Necroscope III: The Source
- First edition (UK)
- Author: Brian Lumley
- Cover artist: George Underwood
- Language: English
- Series: Necroscope series
- Genre: Horror, Science fiction, Adventure
- Publisher: Grafton Books (UK)
- Publication date: 1989
- Publication place: United Kingdom
- Media type: Print (Hardback & Paperback)
- Preceded by: Necroscope II: Wamphyri (1988)
- Followed by: Necroscope IV: Deadspeak (1990)

= Necroscope III: The Source =

Necroscope III: The Source is the third book in the Necroscope series by British writer Brian Lumley. It was released in 1989.

==Plot==
The series starts to explore the origins of the Wamphyri manifestation on Earth. Years after Harry's son left, Harry has left E-Branch and has spent years searching the world for them. The new head of E-Branch, Darcy Clarke, recruits him in a case of a British spy (Micheal Jazz Simmons) who similarly disappeared, while investigating a Russian base.

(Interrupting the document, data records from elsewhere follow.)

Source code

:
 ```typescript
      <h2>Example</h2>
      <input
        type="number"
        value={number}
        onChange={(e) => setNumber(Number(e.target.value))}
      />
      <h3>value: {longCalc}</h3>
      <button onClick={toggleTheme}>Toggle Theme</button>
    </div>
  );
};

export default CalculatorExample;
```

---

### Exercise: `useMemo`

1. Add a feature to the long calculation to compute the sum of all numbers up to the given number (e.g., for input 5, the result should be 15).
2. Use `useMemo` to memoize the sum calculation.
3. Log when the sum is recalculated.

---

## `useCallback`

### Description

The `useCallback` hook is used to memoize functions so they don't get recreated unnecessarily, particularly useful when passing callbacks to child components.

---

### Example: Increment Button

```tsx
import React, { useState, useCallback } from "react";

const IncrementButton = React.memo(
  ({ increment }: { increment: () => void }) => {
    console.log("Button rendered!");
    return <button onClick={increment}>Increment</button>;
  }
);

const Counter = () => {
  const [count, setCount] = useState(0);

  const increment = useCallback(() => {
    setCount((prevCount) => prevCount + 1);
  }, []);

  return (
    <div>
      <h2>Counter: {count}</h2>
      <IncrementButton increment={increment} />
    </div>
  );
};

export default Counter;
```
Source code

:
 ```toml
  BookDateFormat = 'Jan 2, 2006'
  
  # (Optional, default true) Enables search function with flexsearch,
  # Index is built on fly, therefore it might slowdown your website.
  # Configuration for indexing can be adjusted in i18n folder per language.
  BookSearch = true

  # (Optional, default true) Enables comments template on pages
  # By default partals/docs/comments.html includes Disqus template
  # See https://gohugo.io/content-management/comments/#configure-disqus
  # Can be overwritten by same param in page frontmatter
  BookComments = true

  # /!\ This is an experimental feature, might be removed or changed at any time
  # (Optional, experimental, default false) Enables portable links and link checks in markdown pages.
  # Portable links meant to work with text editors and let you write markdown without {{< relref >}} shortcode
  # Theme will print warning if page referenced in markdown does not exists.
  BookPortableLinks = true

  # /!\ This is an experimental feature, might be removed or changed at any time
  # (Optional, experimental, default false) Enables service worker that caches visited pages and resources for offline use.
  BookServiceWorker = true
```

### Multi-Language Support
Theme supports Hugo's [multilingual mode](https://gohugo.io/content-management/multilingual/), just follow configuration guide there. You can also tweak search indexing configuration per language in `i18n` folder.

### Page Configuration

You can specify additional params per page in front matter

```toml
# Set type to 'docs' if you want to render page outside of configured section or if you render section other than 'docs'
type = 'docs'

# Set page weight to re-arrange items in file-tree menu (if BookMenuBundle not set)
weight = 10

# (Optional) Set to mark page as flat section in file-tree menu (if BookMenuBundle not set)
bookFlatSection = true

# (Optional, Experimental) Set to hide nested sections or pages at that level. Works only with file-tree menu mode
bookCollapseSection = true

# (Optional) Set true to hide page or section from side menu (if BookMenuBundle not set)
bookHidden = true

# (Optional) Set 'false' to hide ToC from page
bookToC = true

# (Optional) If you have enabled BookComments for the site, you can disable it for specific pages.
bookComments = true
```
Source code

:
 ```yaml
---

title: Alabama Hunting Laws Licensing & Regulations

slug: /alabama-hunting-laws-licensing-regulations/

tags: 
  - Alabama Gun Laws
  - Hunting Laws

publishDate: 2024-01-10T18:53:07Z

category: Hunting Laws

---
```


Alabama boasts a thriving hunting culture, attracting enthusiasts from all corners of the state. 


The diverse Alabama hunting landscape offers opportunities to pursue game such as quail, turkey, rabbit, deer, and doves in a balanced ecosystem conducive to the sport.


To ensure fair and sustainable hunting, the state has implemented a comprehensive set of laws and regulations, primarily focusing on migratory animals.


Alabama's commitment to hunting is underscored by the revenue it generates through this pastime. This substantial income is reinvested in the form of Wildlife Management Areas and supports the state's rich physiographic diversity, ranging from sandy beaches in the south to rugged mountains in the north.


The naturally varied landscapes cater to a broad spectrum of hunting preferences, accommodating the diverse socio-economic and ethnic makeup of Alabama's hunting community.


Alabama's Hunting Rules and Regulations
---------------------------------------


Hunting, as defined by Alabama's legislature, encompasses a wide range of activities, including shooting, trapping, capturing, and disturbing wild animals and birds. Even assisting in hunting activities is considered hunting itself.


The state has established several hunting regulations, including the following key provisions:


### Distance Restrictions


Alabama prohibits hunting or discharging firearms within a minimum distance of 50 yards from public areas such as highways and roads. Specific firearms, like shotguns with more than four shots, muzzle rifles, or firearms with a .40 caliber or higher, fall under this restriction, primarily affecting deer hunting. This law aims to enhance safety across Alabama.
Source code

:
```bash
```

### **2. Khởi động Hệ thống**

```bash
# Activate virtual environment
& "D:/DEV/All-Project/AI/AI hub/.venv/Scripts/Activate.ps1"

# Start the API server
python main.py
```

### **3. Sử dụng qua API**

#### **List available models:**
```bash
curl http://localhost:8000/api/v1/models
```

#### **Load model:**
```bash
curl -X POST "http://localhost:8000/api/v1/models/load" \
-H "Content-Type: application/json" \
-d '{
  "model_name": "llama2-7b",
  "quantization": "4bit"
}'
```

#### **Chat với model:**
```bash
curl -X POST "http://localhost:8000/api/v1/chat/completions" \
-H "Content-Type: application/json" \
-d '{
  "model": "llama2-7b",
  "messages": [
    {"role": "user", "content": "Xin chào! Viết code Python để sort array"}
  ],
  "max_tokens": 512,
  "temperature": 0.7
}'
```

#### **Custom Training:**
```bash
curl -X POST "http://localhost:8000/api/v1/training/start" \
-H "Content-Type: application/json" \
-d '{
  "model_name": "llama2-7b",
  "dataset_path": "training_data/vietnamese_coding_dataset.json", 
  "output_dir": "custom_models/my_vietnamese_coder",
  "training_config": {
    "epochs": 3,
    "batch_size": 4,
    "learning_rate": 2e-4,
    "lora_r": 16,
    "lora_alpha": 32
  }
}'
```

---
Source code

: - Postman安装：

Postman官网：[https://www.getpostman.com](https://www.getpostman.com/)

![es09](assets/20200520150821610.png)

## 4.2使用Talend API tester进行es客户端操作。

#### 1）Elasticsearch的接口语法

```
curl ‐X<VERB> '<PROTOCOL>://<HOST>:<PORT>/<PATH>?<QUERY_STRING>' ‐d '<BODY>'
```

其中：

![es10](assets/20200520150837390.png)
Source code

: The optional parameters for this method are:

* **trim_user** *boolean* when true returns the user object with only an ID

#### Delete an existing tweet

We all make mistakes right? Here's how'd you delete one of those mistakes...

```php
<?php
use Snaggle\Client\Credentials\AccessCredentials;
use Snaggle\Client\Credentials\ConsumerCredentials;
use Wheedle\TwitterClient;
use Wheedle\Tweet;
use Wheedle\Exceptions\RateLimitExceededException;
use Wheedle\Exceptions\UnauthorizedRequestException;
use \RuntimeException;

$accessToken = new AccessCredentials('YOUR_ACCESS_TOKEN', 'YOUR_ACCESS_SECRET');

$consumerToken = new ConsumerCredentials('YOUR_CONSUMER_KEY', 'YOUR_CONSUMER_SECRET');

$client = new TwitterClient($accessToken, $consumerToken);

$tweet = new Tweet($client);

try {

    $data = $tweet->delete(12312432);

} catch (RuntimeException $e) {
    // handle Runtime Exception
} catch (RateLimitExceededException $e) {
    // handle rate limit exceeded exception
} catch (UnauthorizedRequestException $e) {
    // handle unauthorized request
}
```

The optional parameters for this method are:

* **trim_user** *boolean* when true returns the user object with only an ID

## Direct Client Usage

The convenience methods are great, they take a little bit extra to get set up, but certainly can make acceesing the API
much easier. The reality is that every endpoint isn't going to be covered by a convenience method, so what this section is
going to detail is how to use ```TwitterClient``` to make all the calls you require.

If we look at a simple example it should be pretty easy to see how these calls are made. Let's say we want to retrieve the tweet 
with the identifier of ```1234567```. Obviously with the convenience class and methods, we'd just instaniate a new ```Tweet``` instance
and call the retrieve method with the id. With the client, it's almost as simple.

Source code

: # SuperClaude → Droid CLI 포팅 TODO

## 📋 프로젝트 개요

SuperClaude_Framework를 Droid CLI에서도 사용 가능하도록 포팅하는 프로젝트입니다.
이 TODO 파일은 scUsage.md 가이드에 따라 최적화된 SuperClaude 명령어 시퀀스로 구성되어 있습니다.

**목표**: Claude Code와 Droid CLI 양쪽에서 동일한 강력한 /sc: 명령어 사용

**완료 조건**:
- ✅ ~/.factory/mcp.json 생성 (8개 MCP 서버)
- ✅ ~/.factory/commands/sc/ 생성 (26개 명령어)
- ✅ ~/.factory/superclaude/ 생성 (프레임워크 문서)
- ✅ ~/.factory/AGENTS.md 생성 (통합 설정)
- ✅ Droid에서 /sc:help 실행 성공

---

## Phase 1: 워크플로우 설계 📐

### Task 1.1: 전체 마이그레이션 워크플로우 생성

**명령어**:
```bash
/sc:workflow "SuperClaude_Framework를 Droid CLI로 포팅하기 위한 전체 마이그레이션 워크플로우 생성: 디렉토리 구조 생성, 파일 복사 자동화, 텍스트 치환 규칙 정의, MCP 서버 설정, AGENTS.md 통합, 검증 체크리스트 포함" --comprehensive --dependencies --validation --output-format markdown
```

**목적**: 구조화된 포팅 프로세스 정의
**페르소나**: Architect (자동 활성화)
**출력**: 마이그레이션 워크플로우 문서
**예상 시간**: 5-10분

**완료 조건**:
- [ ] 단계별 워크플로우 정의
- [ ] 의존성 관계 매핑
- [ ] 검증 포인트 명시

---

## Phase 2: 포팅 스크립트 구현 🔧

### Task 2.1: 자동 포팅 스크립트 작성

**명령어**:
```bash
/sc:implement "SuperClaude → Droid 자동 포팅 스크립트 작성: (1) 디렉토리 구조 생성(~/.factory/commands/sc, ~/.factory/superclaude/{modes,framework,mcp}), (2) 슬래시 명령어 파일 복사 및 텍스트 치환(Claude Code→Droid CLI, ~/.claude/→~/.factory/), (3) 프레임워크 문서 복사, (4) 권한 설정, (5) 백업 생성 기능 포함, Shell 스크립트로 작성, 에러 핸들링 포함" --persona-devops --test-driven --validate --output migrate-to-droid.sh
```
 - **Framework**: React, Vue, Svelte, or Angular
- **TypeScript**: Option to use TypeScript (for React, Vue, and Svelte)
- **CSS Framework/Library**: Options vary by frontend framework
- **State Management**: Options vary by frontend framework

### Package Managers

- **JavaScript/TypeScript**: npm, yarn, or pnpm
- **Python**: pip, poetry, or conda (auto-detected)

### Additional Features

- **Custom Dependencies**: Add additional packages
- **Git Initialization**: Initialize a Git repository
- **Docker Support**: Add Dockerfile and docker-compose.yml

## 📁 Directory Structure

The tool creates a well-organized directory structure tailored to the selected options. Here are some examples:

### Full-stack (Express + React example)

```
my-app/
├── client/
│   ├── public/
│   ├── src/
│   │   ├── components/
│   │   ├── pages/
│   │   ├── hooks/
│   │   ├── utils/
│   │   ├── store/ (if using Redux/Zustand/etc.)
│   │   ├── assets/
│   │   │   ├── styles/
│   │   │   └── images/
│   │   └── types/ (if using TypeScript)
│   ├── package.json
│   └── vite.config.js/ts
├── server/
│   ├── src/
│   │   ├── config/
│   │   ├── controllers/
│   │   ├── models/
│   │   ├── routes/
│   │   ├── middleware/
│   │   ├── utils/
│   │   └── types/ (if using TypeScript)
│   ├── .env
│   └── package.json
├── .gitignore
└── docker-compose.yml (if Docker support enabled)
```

On investigation Harry discovers the Base is the result of a "blowback" from a high powered photon beam into an atomic pile which powered it and has created a "Grey hole" in space time, a one-way passage to another world which the Russians have been sending people through, and which monsters have emerged from.

Traveling through a parallel grey hole in Romania Harry enters the source world of the Vampires, a world known as Starside/Sunside, wherein Vampire overlords prey on gypsy inhabitants, and wherein his now adult son (his son having used time travel as well as interdimensional to avoid Harry) is infected as a Vampire/Werewolf and besieged by the world's Vampire Masters as he seeks desperately to protect both himself and the world's people without losing what remains of his own humanity in the process.

Harry and Harry Jr use the sun to destroy the Vampire lords. In the process Harry Jr is horribly wounded by the sun. Harry Sr. spends time with the only vampire Lord that was not banished to the Icelands, Lady Karen. She is struggling with her remaining humanity. Harry cages her in a room in her castle after destroying or freeing all her servants. After starving her for many days he is able to lure out her Vampire leech and kills it. The Lady Karen commits suicide, because she has known what it's like to be Wamphyri. The book leaves off with Harry Jr. becoming aware of Harry Sr. watching him with his mind blocked off from his powers.